Task prompt → Rewrite the rows starting at the line containing "Mind giving me" and ending at the line containing "dist [-0.020441, 0.000000]", replacing "decimals" with "decimal places" and changing nothing else. Omit the pictures from your answer.

Data records →
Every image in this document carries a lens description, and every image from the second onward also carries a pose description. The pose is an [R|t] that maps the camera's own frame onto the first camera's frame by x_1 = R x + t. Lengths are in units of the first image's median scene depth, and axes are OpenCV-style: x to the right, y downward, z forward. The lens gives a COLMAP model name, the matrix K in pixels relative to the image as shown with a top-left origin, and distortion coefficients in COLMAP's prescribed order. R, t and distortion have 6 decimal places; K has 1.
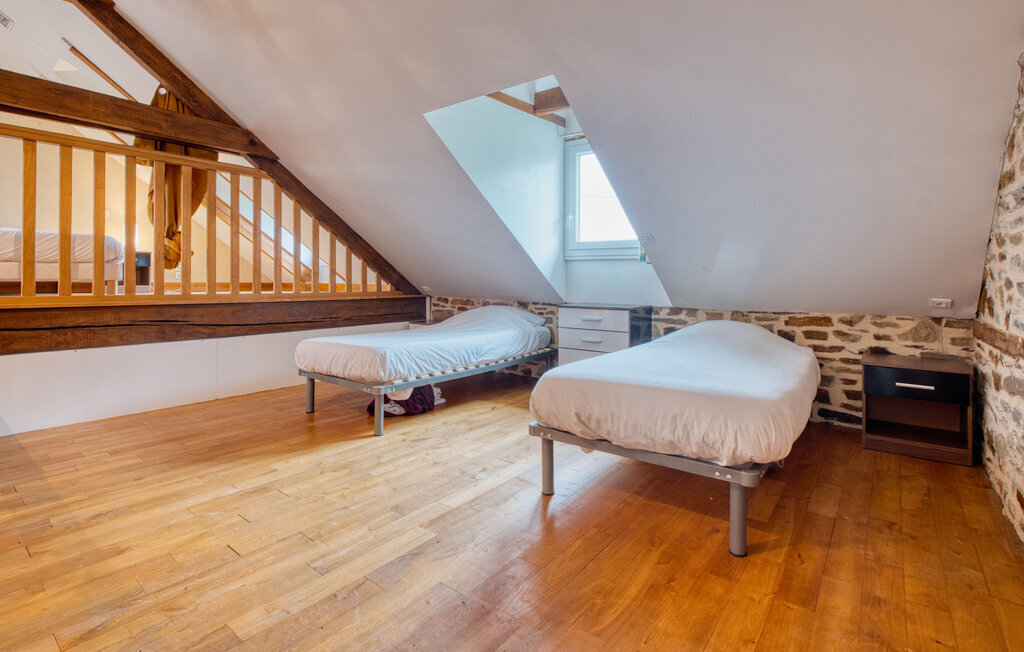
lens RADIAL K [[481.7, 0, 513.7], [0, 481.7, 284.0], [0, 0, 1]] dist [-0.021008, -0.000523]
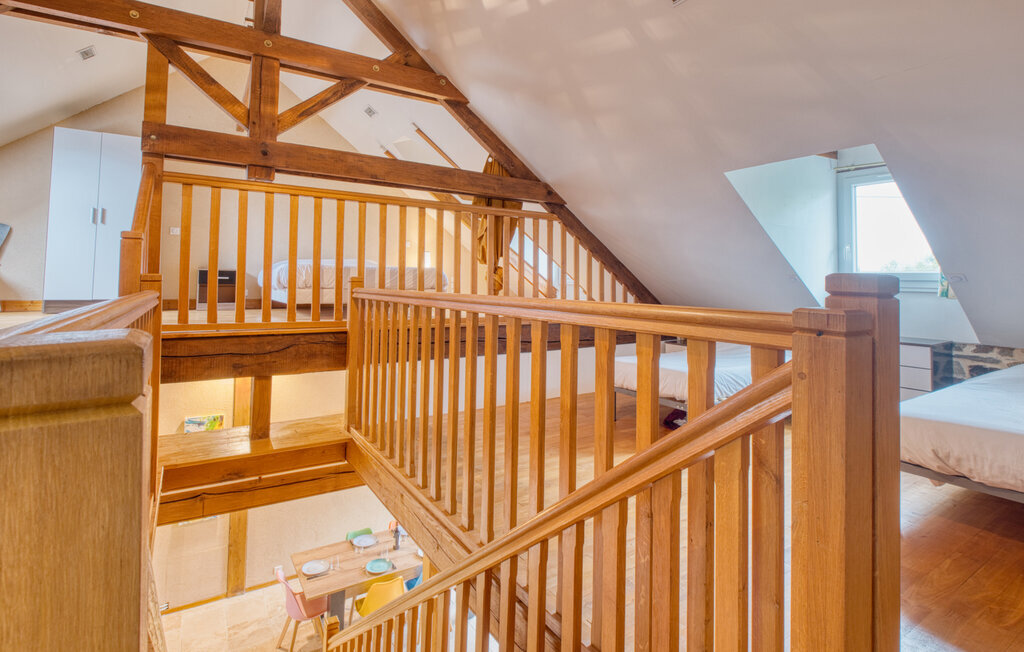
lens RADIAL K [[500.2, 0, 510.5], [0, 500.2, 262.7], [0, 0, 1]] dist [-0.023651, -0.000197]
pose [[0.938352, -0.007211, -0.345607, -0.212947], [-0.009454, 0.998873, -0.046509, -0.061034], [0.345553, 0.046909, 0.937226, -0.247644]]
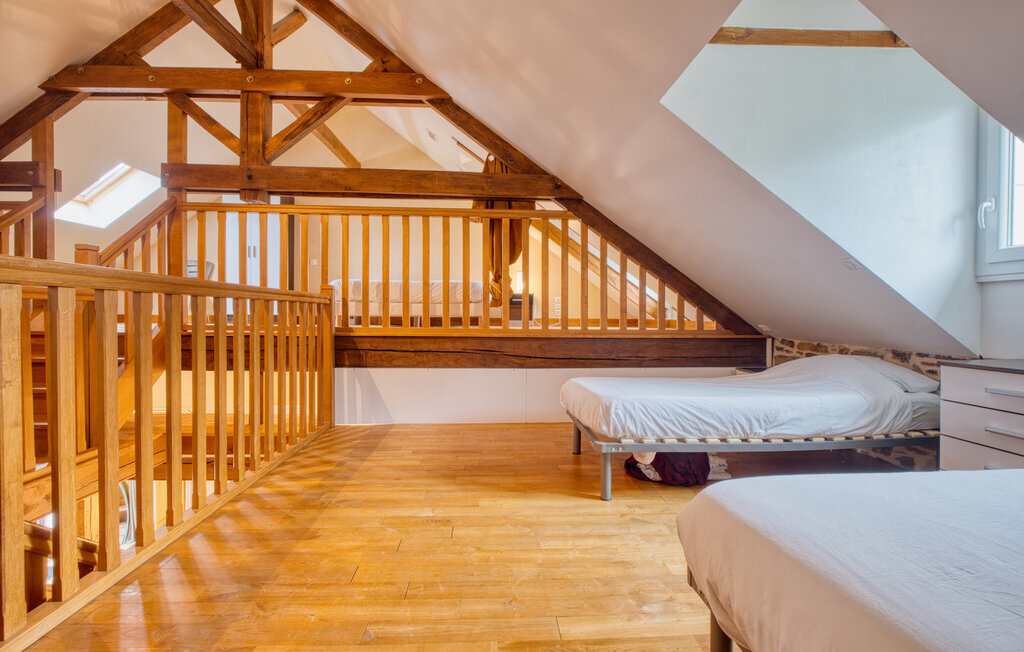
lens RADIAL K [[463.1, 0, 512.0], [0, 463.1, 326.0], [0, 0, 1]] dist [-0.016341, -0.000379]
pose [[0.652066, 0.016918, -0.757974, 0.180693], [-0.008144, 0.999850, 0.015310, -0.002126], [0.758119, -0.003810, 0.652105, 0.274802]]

==

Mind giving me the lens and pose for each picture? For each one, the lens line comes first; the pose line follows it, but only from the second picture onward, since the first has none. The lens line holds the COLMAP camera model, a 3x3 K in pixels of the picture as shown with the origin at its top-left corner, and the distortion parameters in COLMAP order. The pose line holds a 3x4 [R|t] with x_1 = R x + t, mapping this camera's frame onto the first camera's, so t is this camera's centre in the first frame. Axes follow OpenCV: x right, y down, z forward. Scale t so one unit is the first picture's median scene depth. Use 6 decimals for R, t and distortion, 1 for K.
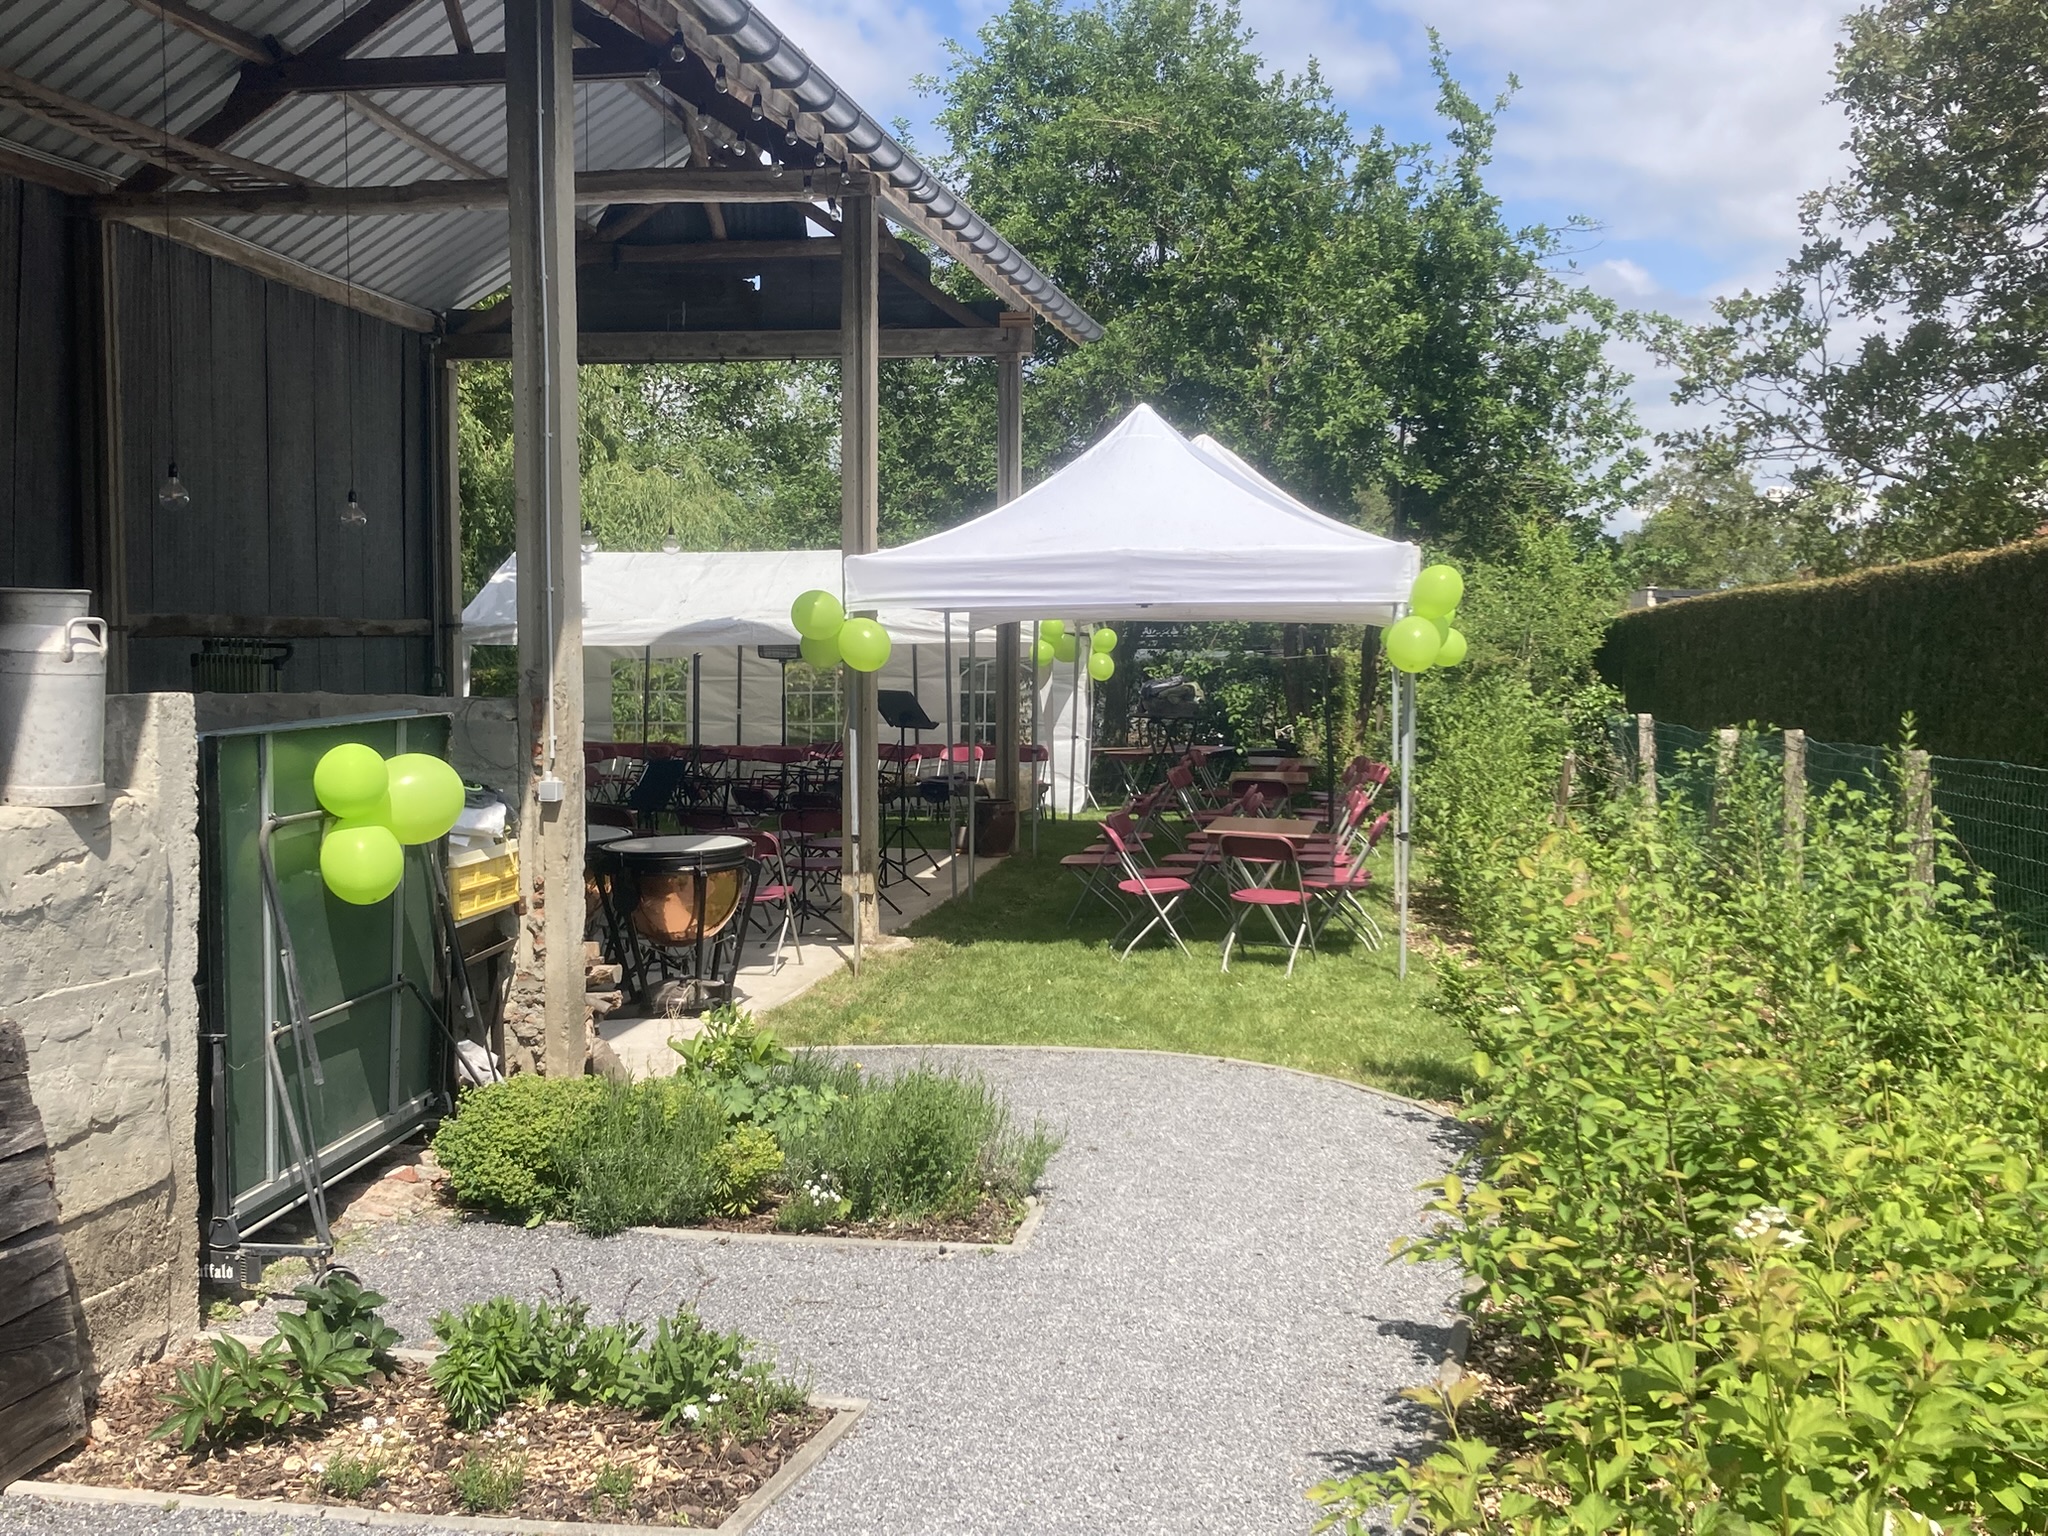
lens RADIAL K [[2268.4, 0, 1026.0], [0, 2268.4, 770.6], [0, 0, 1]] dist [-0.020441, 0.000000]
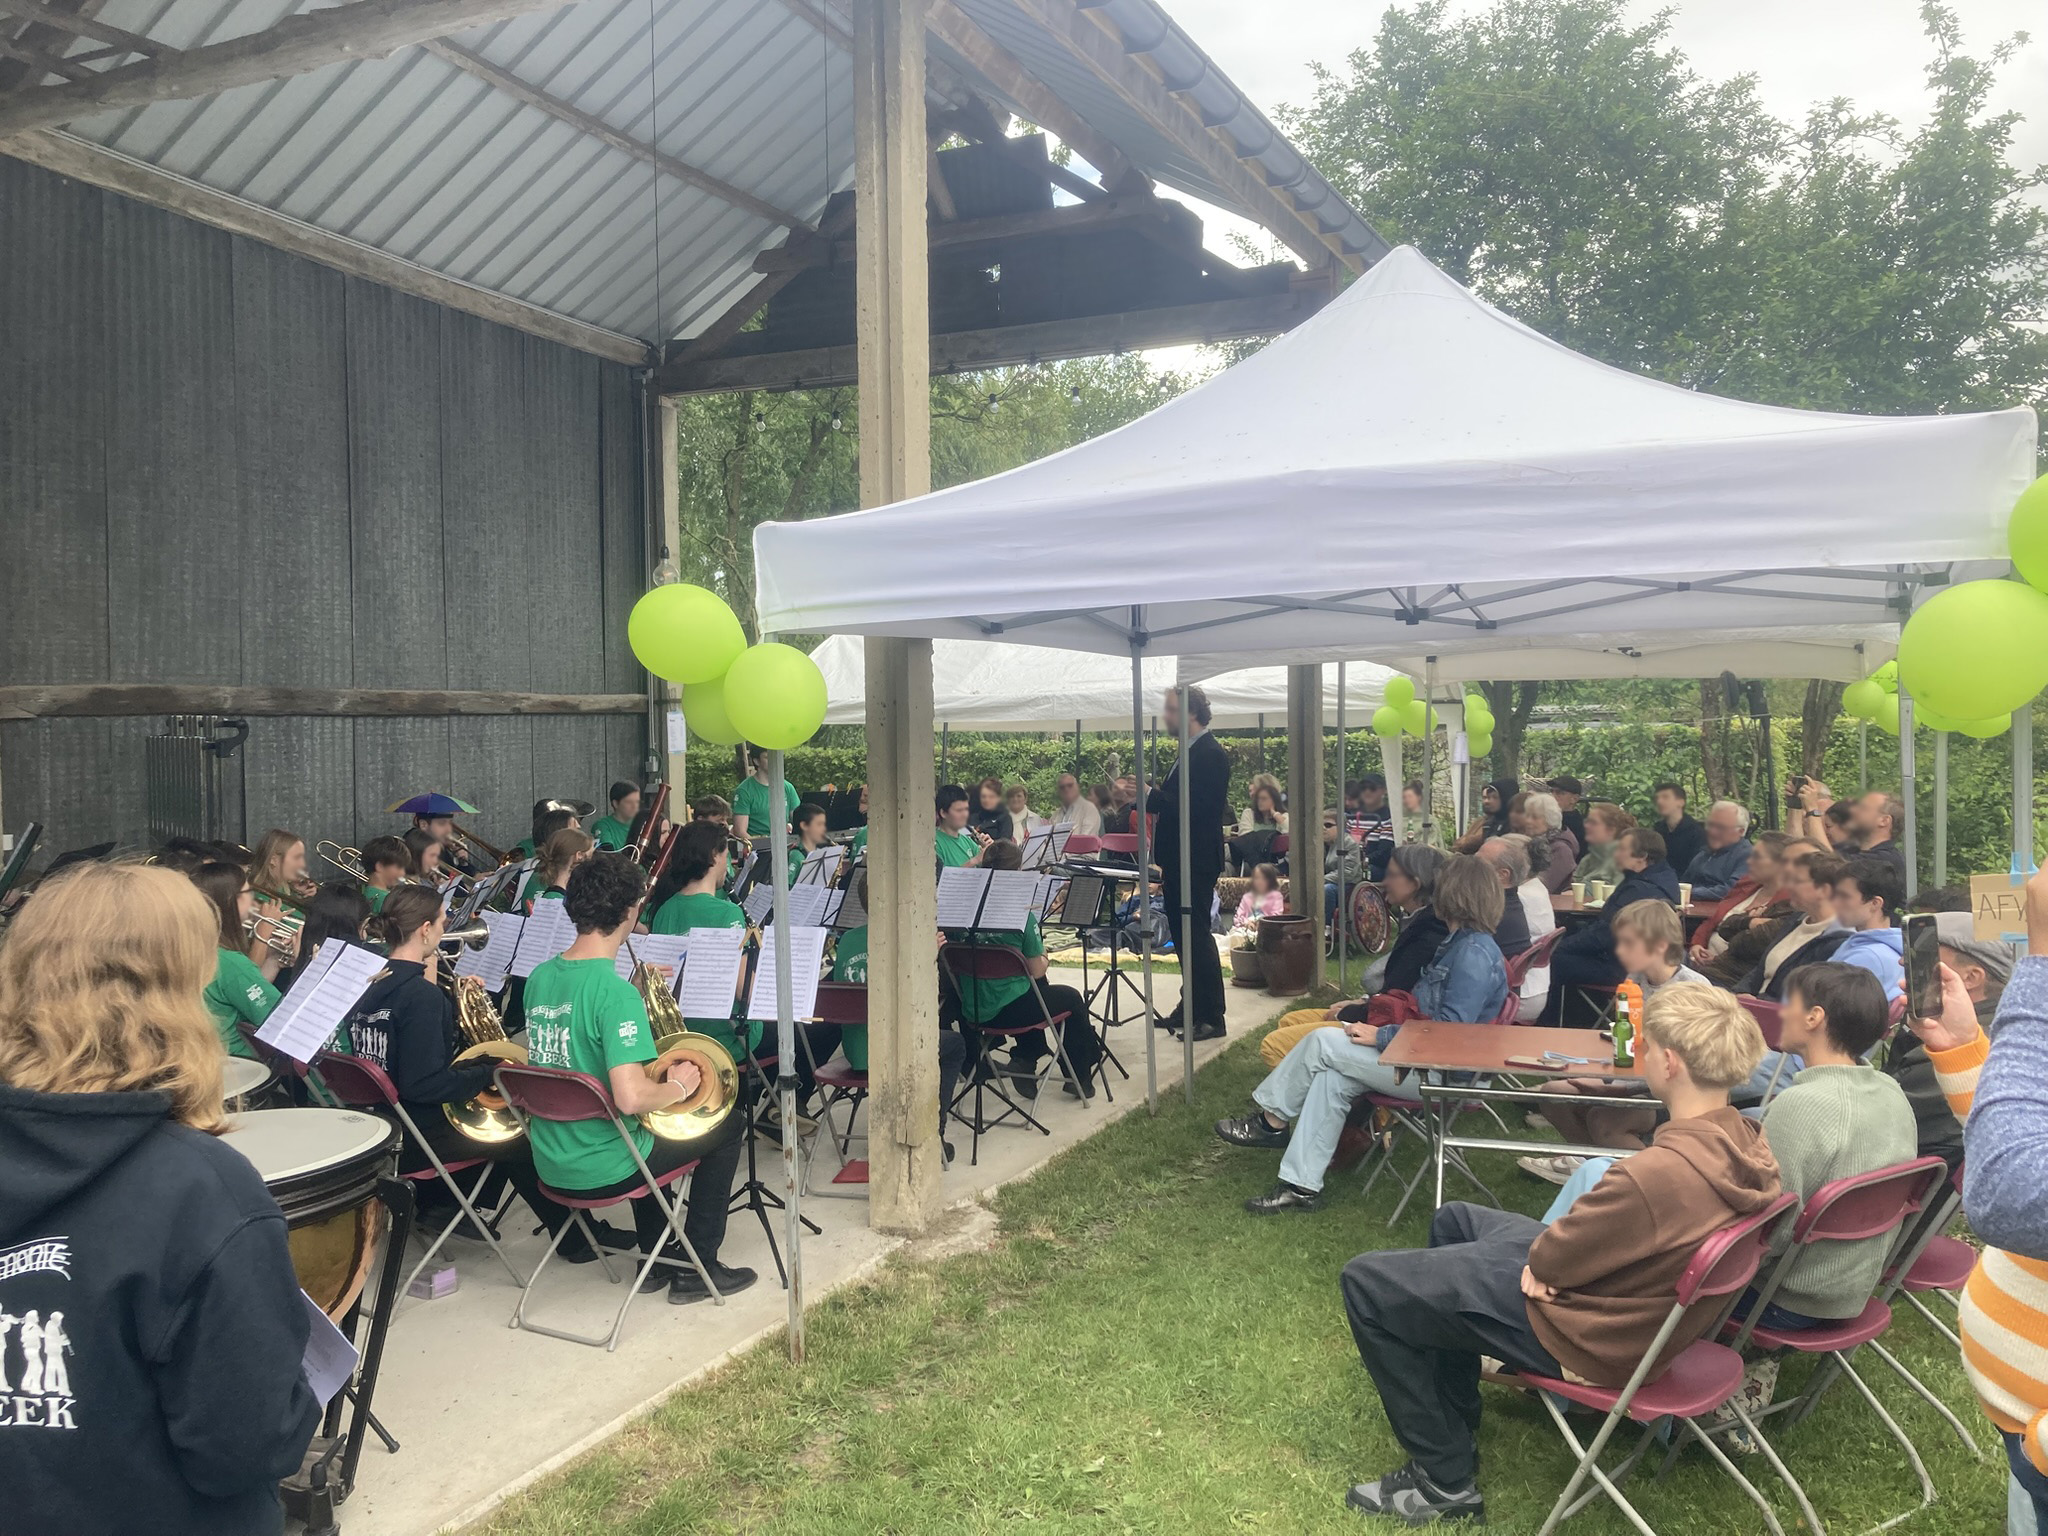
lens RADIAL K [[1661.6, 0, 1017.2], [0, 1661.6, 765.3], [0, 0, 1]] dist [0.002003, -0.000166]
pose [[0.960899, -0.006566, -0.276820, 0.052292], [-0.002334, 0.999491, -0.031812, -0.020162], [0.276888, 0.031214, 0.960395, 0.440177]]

Answer box →
Mind giving me the lens and pose for each picture? For each one, the lens line comes first; the pose line follows it, but only from the second picture onward, since the first has none. The lens line holds the COLMAP camera model, a 3x3 K in pixels of the picture as shown with the origin at its top-left corner, and the distortion parameters in COLMAP order. The pose line holds a 3x4 [R|t] with x_1 = R x + t, mapping this camera's frame onto the first camera's, so t is this camera's centre in the first frame. Axes follow OpenCV: x right, y down, z forward. Scale t so one unit is the first picture's median scene depth. Use 6 decimal places for R, t and distortion, 1 for K.
lens RADIAL K [[2268.4, 0, 1026.0], [0, 2268.4, 770.6], [0, 0, 1]] dist [-0.020441, 0.000000]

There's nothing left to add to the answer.